TASK OBJECTIVE –
Nothing outside the range is to be copied. From the entries below, reproduce exactly the lines starting at the one with "Freestanding Outdoor" and ending at the one with "Academia would work through its own", without pictures.

[Items listed in a dataset]
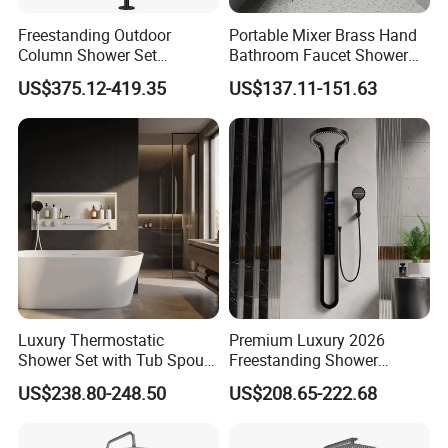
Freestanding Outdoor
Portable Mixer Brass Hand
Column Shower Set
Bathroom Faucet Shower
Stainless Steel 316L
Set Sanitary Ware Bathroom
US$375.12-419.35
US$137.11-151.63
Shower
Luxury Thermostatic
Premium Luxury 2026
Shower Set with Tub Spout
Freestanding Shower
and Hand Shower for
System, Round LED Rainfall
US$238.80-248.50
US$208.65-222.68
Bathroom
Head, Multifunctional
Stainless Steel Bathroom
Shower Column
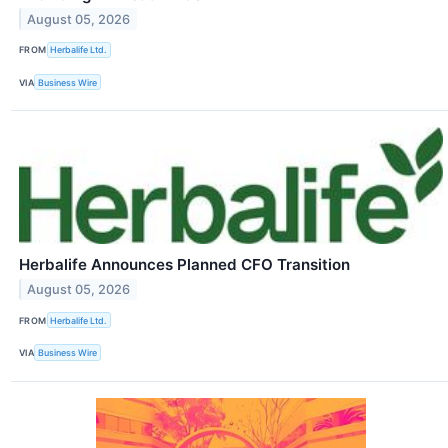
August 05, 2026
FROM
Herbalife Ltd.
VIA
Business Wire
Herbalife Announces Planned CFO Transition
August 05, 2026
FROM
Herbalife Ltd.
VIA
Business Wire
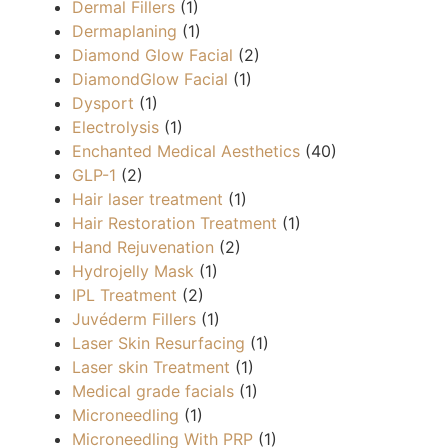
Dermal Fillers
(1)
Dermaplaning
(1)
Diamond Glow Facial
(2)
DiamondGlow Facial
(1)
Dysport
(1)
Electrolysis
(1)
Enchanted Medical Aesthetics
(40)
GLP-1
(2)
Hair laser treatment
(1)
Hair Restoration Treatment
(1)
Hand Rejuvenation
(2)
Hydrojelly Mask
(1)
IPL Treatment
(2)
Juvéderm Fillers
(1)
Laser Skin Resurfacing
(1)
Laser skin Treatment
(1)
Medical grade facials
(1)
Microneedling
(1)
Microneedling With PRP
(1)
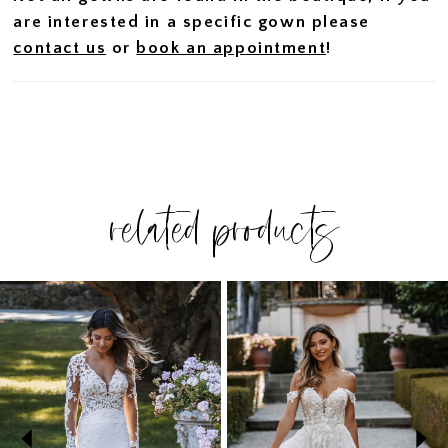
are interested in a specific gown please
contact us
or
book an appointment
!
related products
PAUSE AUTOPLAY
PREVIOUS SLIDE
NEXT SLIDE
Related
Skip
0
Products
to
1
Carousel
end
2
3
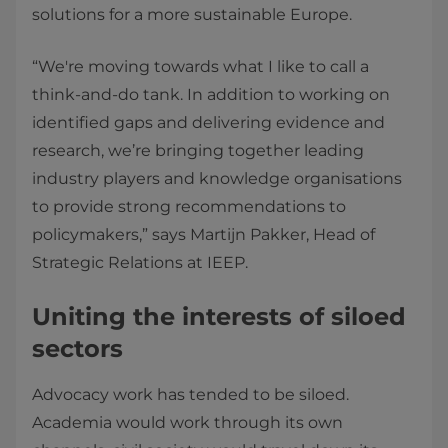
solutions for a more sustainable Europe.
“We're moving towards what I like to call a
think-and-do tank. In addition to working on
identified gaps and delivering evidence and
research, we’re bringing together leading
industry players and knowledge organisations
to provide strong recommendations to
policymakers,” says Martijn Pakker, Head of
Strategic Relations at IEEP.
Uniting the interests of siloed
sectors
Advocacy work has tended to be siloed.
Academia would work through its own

* * *

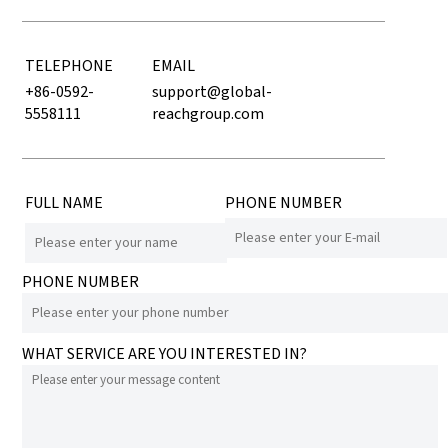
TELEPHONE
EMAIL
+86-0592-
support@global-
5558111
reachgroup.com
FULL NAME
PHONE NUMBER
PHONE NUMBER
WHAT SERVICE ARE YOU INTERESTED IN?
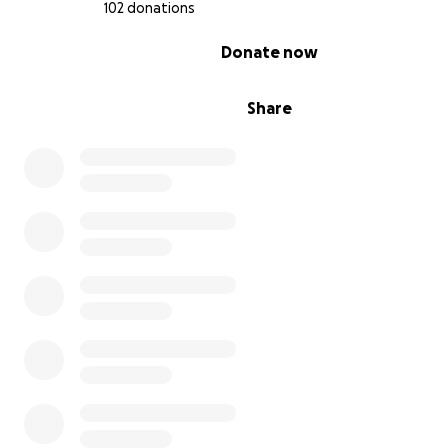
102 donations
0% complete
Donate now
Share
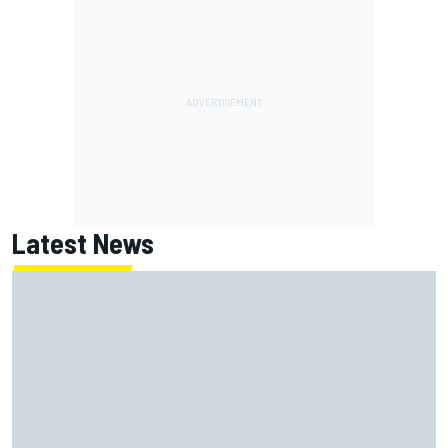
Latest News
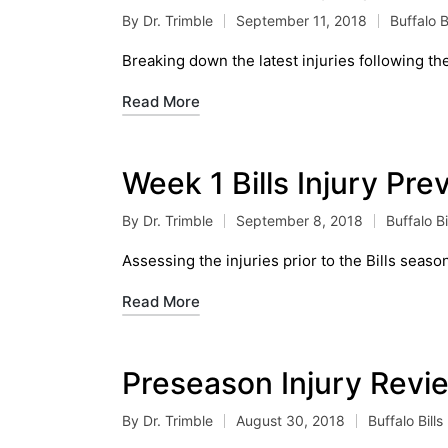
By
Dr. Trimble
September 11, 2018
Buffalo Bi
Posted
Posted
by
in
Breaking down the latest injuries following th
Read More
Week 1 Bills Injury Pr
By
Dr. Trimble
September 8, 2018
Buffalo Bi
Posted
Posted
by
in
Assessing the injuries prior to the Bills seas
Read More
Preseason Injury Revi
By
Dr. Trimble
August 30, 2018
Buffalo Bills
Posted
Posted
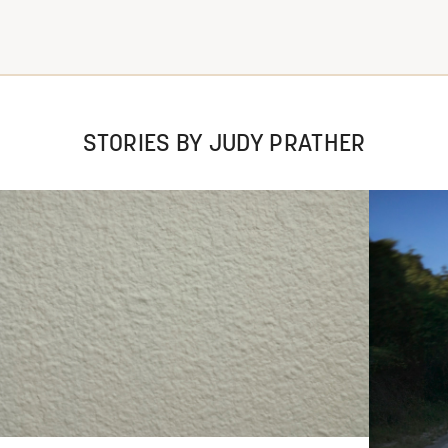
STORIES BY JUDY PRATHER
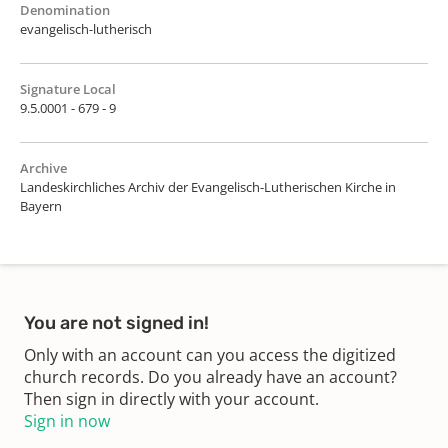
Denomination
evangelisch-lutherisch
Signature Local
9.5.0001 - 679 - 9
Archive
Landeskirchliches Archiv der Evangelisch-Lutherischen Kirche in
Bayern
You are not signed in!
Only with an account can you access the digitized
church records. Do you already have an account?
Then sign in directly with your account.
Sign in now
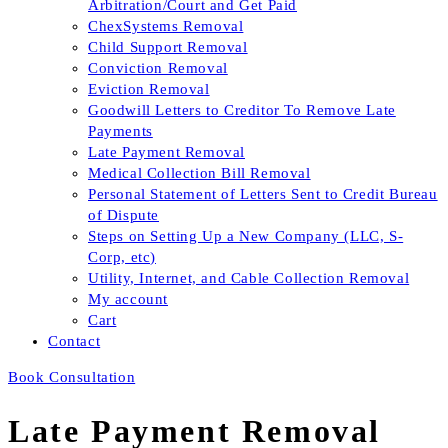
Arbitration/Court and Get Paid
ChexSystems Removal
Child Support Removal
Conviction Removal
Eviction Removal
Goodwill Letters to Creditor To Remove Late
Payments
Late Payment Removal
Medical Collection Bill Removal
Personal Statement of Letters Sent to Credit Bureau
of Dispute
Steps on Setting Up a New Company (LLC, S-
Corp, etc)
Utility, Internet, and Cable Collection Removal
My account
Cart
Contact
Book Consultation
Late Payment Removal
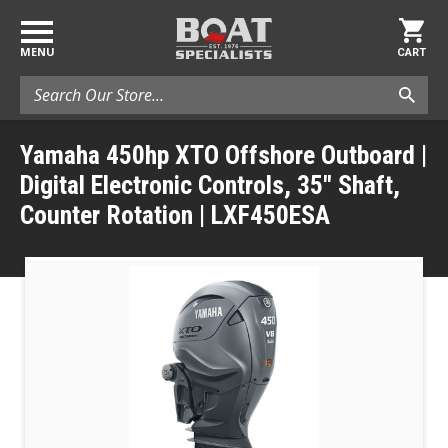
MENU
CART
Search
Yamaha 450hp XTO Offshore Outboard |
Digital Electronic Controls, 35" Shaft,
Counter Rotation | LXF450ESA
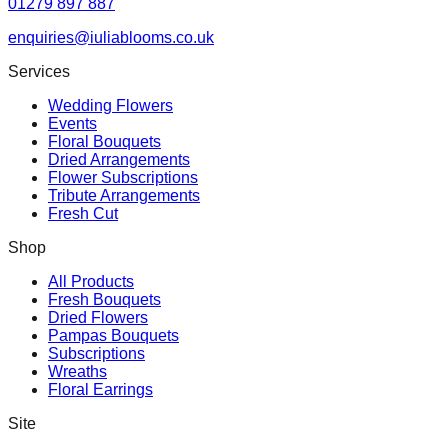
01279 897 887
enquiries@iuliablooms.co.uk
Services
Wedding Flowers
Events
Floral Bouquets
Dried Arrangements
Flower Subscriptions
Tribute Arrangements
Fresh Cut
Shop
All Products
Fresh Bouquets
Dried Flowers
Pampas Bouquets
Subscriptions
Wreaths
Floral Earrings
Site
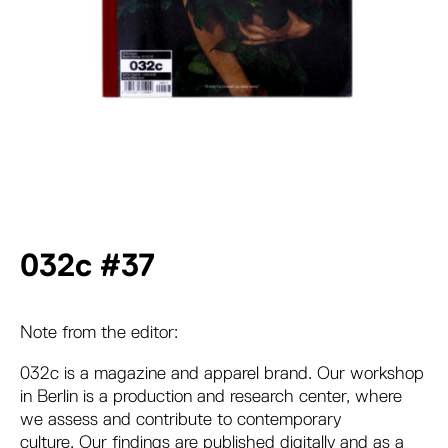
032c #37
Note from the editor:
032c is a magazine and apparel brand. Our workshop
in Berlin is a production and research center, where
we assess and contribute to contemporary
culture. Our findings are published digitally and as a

...

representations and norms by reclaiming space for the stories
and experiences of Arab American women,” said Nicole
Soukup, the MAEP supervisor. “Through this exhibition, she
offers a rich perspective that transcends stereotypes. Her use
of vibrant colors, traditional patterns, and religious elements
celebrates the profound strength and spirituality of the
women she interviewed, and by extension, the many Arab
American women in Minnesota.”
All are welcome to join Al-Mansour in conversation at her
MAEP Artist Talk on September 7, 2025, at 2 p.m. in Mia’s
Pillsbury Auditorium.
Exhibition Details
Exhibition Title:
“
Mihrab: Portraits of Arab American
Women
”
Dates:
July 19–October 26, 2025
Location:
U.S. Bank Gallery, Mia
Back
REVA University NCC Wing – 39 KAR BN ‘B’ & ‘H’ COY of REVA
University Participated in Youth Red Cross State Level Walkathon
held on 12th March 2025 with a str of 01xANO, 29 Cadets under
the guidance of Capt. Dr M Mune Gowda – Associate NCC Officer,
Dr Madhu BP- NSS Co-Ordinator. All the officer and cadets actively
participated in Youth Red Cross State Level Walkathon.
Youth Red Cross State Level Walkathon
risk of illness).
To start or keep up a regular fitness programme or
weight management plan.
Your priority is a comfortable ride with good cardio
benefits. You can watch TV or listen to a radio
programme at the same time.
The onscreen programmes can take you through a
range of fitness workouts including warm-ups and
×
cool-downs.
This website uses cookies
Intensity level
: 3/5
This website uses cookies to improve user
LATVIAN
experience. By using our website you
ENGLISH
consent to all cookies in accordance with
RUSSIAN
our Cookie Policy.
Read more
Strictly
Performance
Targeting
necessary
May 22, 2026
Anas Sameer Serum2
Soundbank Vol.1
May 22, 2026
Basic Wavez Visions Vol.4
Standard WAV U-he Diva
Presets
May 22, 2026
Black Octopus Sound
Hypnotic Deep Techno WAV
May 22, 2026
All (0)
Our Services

SOLUTION –
Freestanding Outdoor
Portable Mixer Brass Hand
Column Shower Set
Bathroom Faucet Shower
Stainless Steel 316L
Set Sanitary Ware Bathroom
US$375.12-419.35
US$137.11-151.63
Shower
Luxury Thermostatic
Premium Luxury 2026
Shower Set with Tub Spout
Freestanding Shower
and Hand Shower for
System, Round LED Rainfall
US$238.80-248.50
US$208.65-222.68
Bathroom
Head, Multifunctional
Stainless Steel Bathroom
Shower Column
August 05, 2026
FROM
Herbalife Ltd.
VIA
Business Wire
Herbalife Announces Planned CFO Transition
August 05, 2026
FROM
Herbalife Ltd.
VIA
Business Wire
Dermal Fillers
(1)
Dermaplaning
(1)
Diamond Glow Facial
(2)
DiamondGlow Facial
(1)
Dysport
(1)
Electrolysis
(1)
Enchanted Medical Aesthetics
(40)
GLP-1
(2)
Hair laser treatment
(1)
Hair Restoration Treatment
(1)
Hand Rejuvenation
(2)
Hydrojelly Mask
(1)
IPL Treatment
(2)
Juvéderm Fillers
(1)
Laser Skin Resurfacing
(1)
Laser skin Treatment
(1)
Medical grade facials
(1)
Microneedling
(1)
Microneedling With PRP
(1)
are interested in a specific gown please
contact us
or
book an appointment
!
related products
PAUSE AUTOPLAY
PREVIOUS SLIDE
NEXT SLIDE
Related
Skip
0
Products
to
1
Carousel
end
2
3
solutions for a more sustainable Europe.
“We're moving towards what I like to call a
think-and-do tank. In addition to working on
identified gaps and delivering evidence and
research, we’re bringing together leading
industry players and knowledge organisations
to provide strong recommendations to
policymakers,” says Martijn Pakker, Head of
Strategic Relations at IEEP.
Uniting the interests of siloed
sectors
Advocacy work has tended to be siloed.
Academia would work through its own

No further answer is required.